The conservative majority Liberal Democratic Party (LDP) of Japan elected departing Japanese Prime Minister Abe Shinzo’s chief cabinet secretary, Suga Yoshihide, its president on Monday.

Barring an unlikely revolt in parliament, Suga is all but guaranteed to succeed Abe as the next prime minister of Japan.

Suga’s brief campaign for the swiftly-held election looked like an uphill battle after Abe announced his surprise resignation for health reasons on August 28, with former Defense Minister Ishiba Shigeru looking like an early favorite, but Suga quickly turned those polls around and won on Monday with a landslide victory in the LDP leadership contest. 

According to Asahi Shimbun’s tally of the somewhat opaque party leadership vote, Suga won 377 out of 534 votes cast by LDP lawmakers, while LDP policy chief Kishida Fumio came in second with 89 votes and Ishiba only managed third place with 68. Although not directly relevant to the process of selecting the majority party leader or prime minister, the Japanese public supported Suga by over 50 percent in the latest round of opinion polls.

Japan’s parliament, the Diet, is expected to confirm Suga as prime minister on Wednesday, barring some extraordinary revolt by disaffected LDP members and minority party lawmakers. 

Suga expressed “heartfelt gratitude” to the departing Abe in his victory speech and promised to continue implementing Abe’s policies.

“A political vacuum must not happen when Japan is facing a national crisis such as the new coronavirus pandemic. I will take over and advance the efforts Prime Minister Abe has made,” he said.

Asahi Shimbun quoted Suga pleading to “push forward with regulatory reform by breaking top-to-bottom sectionalism, vested interests and a tendency among government ministries and agencies to blindly follow precedents.”

Kyodo News reported Suga will keep LDP Secretary-General Nikai Toshihiro and Diet Affairs Committee Chairman Hiroshi Moriyama but plans to reshuffle other party leadership positions, including the appointment of a new policy research chairman, the position currently held by his defeated rival Kishida Fumio. Nikai was one of Suga’s earliest and strongest supporters in the party.

CNN quoted Hokkaido University political science professor Kazuto Suzuki theorizing that Suga won thanks to a “brief spike in Abe’s popularity after he announced his resignation,” reversing a downward trend inflicted largely by the coronavirus pandemic, as with many elected leaders.

LDP leaders apparently desired stability, which Abe was unusually good at providing during his record-setting tenure as prime minister, and Suga was Abe’s quietly competent right-hand man during that period — the “man behind the curtain,” as the left-wing New York Times newspaper styled him on Monday. 

Suga may also benefit from his image as a self-made man from humble rural origins, an interesting contrast with Abe’s image as the scion of political royalty and corporate success. Many see him as a workaholic who does a hundred situps every morning and likes to unwind by fishing, and he has expressed few political opinions of his own while steadfastly working to implement Abe’s policies. He changed his mind about the only significant difference from Abe’s platform he has expressed since his boss resigned, namely a consumer tax increase.

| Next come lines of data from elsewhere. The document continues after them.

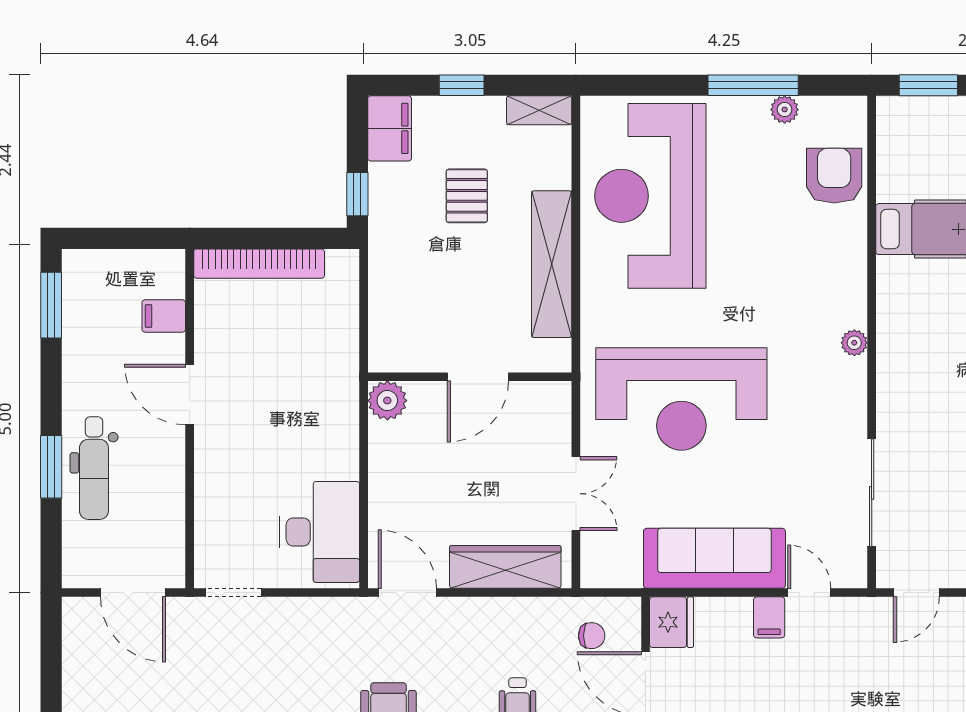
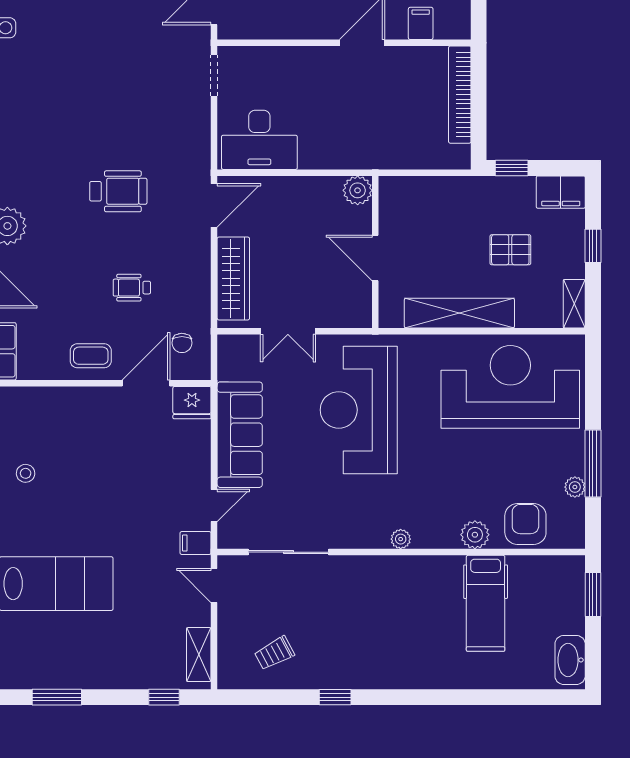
armchair: (834, 176) -> (525, 524), turned -90
plant: (848, 243) -> (475, 535), added
filing cabinet: (769, 617) -> (196, 543), moved

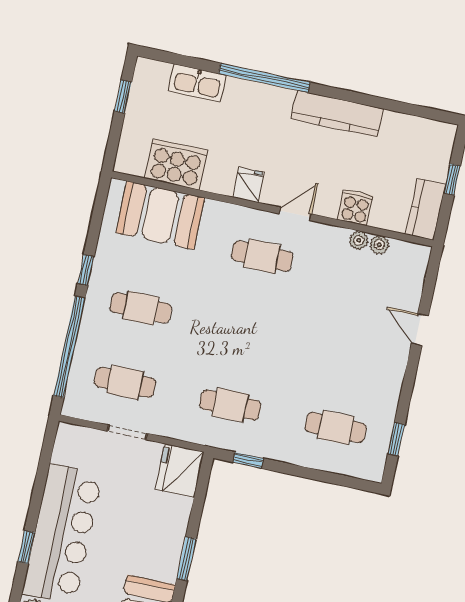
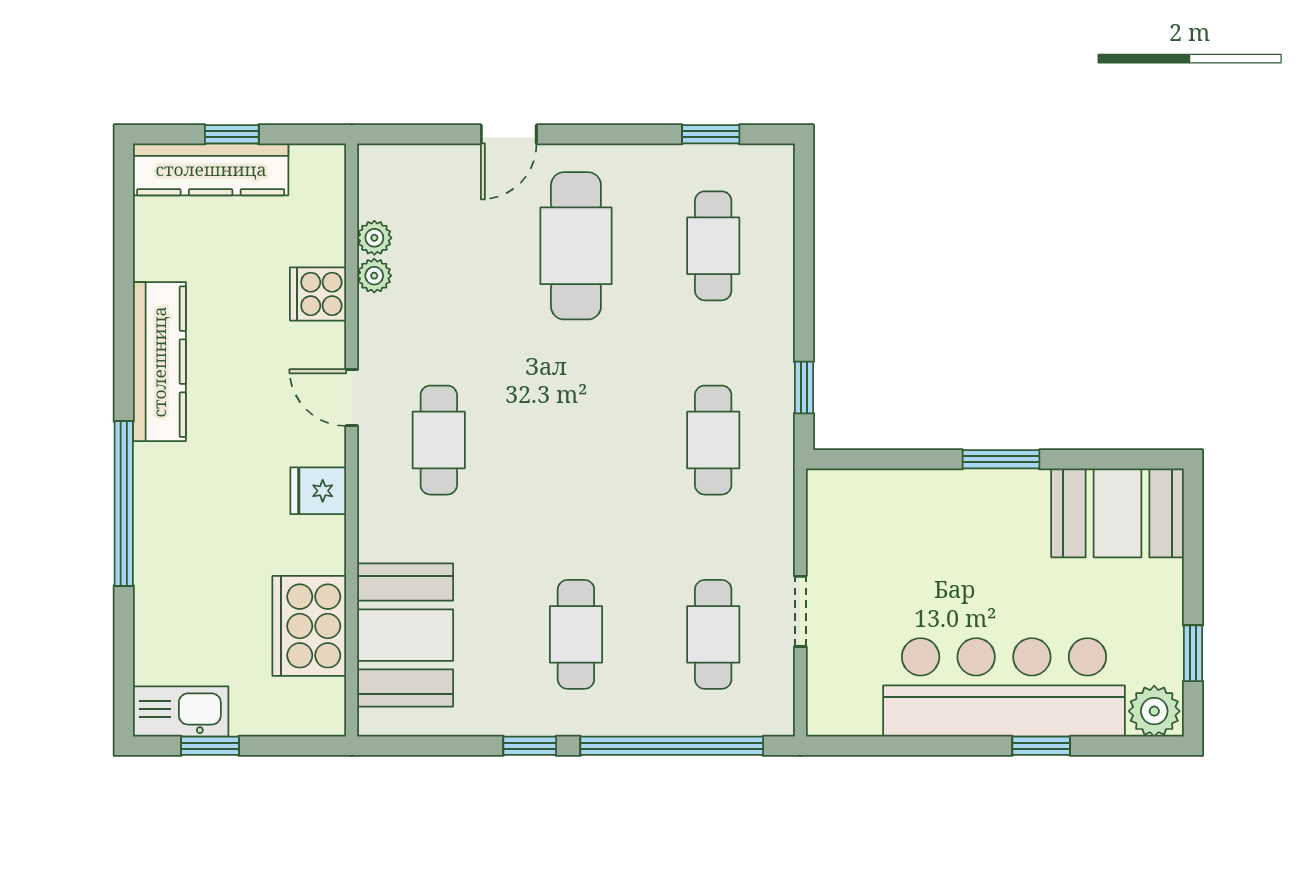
kitchen sink: (197, 83) -> (181, 711), moved, turned -90
kitchen counter: (426, 209) -> (211, 169), moved, width x1.50
cafe table: (352, 353) -> (576, 246), added
fridge: (180, 471) -> (848, 504), removed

Suga’s biggest potential obstacle is that he lacks Abe’s charisma, although the Japanese public might be in the mood for quietly competent leadership as they strive to recover from the pandemic. The Times noted, on the other hand, that Suga’s swift consolidation of support in what looked like a wide-open race demonstrated “deft political skills honed as a behind-the-scenes operator.”

His low-key speaking style makes him sound like he is asking if Ferris Bueller is in class today, but the Times quoted critics who sense a whiff of Darth Vader lurking behind Suga’s placid exterior:

Some critics say Mr. Suga was the architect behind some of Mr. Abe’s more authoritarian impulses, including his consolidation of power over Japan’s sprawling bureaucracy and the use of tactics to silence criticism in the news media.

“I think Mr. Suga is more dangerous than Mr. Abe,” Kihei Maekawa, a former vice education minister, told The Sunday Mainichi, a weekly magazine.

With Mr. Suga as prime minister, Mr. Maekawa predicted, “bureaucrats will be servants or act as a private military” under the prime minister’s office, “worse than in the Abe era.”

This raises the question of whether Suga plans to be in office long enough to form any private armies of bureaucrats (or deploy a bigger army of actual soldiers, as Abe hoped to do by implementing an unpopular change to Japan’s pacifist constitution).

Suga is 71, and while he is in excellent shape thanks to all those sit-ups, he does not seem interested in challenging Abe’s record for the longest-serving prime minister of the postwar era. The Times cited rumors that Suga might call a snap election soon, which could either consolidate his position or facilitate a graceful exit after a brief period as prime minister.

Kyodo News quoted Suga saying he thinks it would be “difficult” to hold a new election quickly given the coronavirus danger.

“It is important to rebuild the economy while also containing the coronavirus at the same time. It’s not something I will do as soon as the virus is brought under control either,” he said at a press conference on Monday.